In a moving narration, Mr Masvingise who now has to sleep and stay outside told Sunday News last week that things were okay until his in-law died. He said suddenly one of the in-law’s daughters named Ms Joyce Moyo evicted him and a tenant who has an eight month-year-old baby. Ms Moyo is reportedly claiming that she has nothing to do with the so-called “family agreement” as documents show that the house belonged to her father.
“We had stayed in this house for over 50 years with my wife, when my brother-in-law passed away, his daughter Joyce Moyo claimed that the house belongs to her. Imagine the pain of being forced out of a house that I bought with my own money. I now have to sleep outside, at my age and under these cold conditions,” he said while trying to get enough warmth from a fire that had been set by his tenant’s wife outside.
He said the matter went to court and in 2018, the High Court granted Mr Masvingise and his wife permission to stay in the house but the name was not changed to his. Instead, it was said the house will be under the management of the Master of High Court.
According to the Master of High Court reports, Mr Masvingise was not supposed to be evicted from the house. Things changed again when his wife passed away last year, and the court appointed him as an executor dative. An executor dative is a person appointed by the court to administer the succession to an Estate. It is an administrative office but is often carried through a relative.
“This year we were surprised when Joyce came back with a police officer and said we must be evicted. Maybe all along she was afraid of her aunt but now that she is no more she initiated a parallel process to get me evicted,” he said.
Mr Masvingise said it has emerged that Ms Moyo went back to court and allegedly misrepresented that there was a tenant named Maphosa at the house who was refusing to pay rent. She allegedly claimed that Maphosa (Mr Masvingise) was a tenant who has not been paying rentals for three years.

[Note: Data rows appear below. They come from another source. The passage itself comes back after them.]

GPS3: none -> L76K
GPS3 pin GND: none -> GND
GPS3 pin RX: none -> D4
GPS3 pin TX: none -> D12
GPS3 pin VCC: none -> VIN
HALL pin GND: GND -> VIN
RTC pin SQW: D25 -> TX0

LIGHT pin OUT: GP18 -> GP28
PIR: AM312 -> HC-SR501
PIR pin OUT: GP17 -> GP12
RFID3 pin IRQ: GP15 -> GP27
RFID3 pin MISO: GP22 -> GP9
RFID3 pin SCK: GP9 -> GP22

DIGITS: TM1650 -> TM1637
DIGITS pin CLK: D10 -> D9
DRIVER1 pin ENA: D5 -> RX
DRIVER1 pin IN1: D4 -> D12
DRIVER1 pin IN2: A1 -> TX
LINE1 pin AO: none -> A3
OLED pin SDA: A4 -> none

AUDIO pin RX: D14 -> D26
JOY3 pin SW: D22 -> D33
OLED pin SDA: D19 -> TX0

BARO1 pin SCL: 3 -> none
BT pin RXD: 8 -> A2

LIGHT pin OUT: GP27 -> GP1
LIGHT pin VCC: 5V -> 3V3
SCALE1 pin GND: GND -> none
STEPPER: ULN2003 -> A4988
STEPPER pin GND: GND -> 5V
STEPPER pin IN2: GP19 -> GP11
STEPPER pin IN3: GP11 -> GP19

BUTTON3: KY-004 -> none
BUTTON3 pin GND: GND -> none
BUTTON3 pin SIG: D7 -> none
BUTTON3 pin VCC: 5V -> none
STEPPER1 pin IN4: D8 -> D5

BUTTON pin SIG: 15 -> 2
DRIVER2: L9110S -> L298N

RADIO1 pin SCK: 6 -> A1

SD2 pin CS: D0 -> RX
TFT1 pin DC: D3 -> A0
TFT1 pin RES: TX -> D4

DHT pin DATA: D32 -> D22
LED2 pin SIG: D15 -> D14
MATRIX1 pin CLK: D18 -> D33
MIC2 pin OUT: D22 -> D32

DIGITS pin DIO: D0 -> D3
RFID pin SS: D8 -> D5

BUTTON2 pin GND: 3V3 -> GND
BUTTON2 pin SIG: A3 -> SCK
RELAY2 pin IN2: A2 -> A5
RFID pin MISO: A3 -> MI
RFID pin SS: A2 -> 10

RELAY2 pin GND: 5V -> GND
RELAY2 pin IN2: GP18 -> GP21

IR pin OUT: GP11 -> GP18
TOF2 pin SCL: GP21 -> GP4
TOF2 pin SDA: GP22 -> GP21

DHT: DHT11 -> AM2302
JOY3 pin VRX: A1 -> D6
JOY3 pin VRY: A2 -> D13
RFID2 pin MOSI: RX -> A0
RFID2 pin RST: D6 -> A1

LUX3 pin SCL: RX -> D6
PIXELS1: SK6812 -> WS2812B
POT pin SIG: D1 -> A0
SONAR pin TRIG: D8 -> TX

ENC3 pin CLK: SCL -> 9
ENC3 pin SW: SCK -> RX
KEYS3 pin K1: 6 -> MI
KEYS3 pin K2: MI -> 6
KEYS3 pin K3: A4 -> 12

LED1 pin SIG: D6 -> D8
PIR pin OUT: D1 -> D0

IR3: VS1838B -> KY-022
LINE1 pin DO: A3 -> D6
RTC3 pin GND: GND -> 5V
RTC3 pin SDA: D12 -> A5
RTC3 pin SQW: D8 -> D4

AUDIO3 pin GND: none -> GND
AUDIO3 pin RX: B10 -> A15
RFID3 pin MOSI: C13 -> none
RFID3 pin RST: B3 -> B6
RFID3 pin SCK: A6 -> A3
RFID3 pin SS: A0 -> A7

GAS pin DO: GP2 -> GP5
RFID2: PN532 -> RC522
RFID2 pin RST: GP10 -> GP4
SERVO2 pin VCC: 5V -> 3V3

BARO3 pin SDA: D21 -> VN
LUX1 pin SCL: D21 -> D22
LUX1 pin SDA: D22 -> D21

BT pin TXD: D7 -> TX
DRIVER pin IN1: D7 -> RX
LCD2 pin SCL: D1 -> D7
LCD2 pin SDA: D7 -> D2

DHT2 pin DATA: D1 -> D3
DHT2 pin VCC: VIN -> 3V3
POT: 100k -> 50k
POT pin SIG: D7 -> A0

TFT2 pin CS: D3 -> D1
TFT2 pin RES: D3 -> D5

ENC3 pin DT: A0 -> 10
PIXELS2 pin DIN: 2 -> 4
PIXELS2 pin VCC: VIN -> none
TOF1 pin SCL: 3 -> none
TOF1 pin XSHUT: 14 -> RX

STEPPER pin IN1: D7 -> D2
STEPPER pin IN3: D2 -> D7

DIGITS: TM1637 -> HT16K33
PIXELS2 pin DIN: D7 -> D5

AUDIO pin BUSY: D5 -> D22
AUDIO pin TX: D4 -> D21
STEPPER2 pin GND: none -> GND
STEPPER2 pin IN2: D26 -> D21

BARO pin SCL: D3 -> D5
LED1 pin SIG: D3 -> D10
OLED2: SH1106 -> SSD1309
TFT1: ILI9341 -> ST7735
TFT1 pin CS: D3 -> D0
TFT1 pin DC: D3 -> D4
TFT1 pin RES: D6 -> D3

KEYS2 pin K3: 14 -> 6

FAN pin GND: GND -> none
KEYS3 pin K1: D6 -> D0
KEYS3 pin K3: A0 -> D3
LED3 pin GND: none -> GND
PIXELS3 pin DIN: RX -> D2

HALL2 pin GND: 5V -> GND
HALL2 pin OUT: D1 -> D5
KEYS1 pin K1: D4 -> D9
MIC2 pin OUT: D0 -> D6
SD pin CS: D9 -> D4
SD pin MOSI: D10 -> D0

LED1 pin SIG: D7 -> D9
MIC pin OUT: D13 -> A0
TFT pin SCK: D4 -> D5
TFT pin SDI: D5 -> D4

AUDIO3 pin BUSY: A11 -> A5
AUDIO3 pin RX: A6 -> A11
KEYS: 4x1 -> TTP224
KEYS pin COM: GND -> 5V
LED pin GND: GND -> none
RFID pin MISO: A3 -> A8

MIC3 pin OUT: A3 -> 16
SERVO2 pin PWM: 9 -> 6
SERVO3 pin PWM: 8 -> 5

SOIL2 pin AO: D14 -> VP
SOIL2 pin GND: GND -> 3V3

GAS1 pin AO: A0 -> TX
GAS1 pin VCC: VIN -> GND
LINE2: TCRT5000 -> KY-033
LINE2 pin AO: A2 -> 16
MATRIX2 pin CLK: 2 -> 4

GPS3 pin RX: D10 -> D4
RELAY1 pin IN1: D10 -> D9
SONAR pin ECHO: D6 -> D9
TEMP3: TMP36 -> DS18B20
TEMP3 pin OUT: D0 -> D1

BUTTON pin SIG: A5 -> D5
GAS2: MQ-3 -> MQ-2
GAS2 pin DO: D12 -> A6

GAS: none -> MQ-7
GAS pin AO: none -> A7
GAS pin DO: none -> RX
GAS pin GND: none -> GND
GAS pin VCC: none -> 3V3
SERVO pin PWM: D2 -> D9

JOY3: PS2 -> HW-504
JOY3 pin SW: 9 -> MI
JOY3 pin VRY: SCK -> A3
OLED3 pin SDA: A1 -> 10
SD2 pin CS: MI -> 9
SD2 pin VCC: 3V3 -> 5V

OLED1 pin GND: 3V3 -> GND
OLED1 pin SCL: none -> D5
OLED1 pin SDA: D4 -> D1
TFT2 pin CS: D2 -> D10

“We were surprised when she later came in with a police officer who even did not ask whether I was Maphosa or not but told us to move out of the house. Surprisingly the next morning, another man who claimed to come from the court came and said we must vacate the house.
We do not know if there was a court case that decided this or when it sat because the last court case was the one which gave the ruling in 2018. We have been evicted from the house without a warrant or a given notice, besides all that we never received a letter from the court that we have been summoned to court for any debt or otherwise,” he said.
He said it was surprising that there were now two cases with different case numbers over one property. The other case had been given ruling while the other “came from nowhere and resulted in their eviction”. Mr Masvingise said he understands that Ms Moyo was already in the process of selling the house.
“I do not even know if these latest papers are authentic or she just hired some people to further her interest. I need help to get what is mine, I don’t have money to hire lawyers. Joyce is rich so she has been using her money to ensure that she evicts me. Now I do not have anywhere to go.”
Efforts to get Ms Moyo were fruitless as all the numbers provided were not going through.